In last week’s blog I mentioned that I recently had the opportunity to share some of my excitement about the Cisco UCS family of products during an interview with Cisco. This week I would like to dive deeper into Cisco VACS (Cisco Virtual Application Container Services) as the second platform that I believe will help propel Lightedge (and the industry at large) into the future.
Cisco VACS (Cisco Virtual Application Container Services)
While UCSD is focused on the infrastructure or building blocks that go into Cloud, VACS helps IT group these building blocks together in a meaningful manner. Although the business users MAY want a single VM they typically want a meaningful package of IT. For example 3 VMs, with specific security policies between the 3 VMs, with a specific load balancer policy to the world. The “package” may live in one data center today but tomorrow it may need to move to another data center.

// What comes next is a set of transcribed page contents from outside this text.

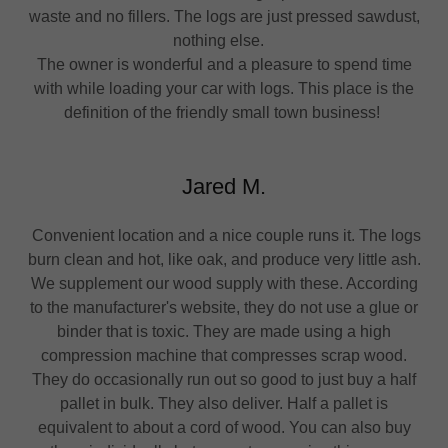
waste and no fillers. The logs are just pressed sawdust,
nothing else.
The owner is wonderful and a pleasure to spend time
with while loading your car with logs. This place is the
definition of the friendly small town business!
Jared M.
Convenient location and a nice couple runs it. The logs
burn clean and hot, like oak, and produce very little ash.
We supplement our wood supply with these. According
to the manufacturer's website, they do not use a glue or
binder that is toxic. They are made using a high
compression machine that compresses scrap wood.
They do occasionally run out so good to just buy a half
pallet in bulk. They also deliver. Half a pallet is
equivalent to about a cord of wood. You can also buy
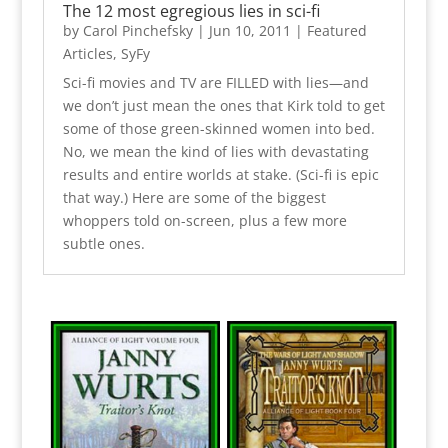
The 12 most egregious lies in sci-fi
by
Carol Pinchefsky
|
Jun 10, 2011
|
Featured
Articles
,
SyFy
Sci-fi movies and TV are FILLED with lies—and
we don’t just mean the ones that Kirk told to get
some of those green-skinned women into bed.
No, we mean the kind of lies with devastating
results and entire worlds at stake. (Sci-fi is epic
that way.) Here are some of the biggest
whoppers told on-screen, plus a few more
subtle ones.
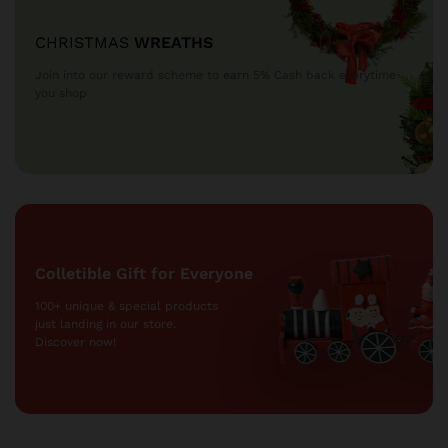
CHRISTMAS
WREATHS
Join into our reward scheme to earn 5% Cash
back everytime
you shop
Colletible Gift for Everyone
100+ unique & special products
just landing
in our store.
Discover now!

I often find people trying to compare VACS to a traditional 3-tier application approach as they attempt to understand what VACS can do for them. Although VACS can help solve this traditional use case it does a lot more. Consider for example the increasing security requirements around federal/banking and medical hosting. Because VACS allows one to build “policy wrappers” of logic one could leverage VACS to solve security requirements of compliant hosting in a very scalable fashion. Instead of slaving over hundreds or thousands of firewall policies, VACS allows you to create simple logical policies. VACS then applies that policy itself to all of the physical infrastructure. “I only want the web servers to be able to talk to the SQL servers on port 1433”. Simple policy if all the webservers and SQL servers are in specific subnets, in specific data centers, right? Now imagine 500 web servers, 30 SQL servers, in 100 different subnets, in 10 different data centers. Gets difficult pretty quickly right? VACS gets you back to “I only want the web servers to be able to talk to the SQL servers on port 1433”.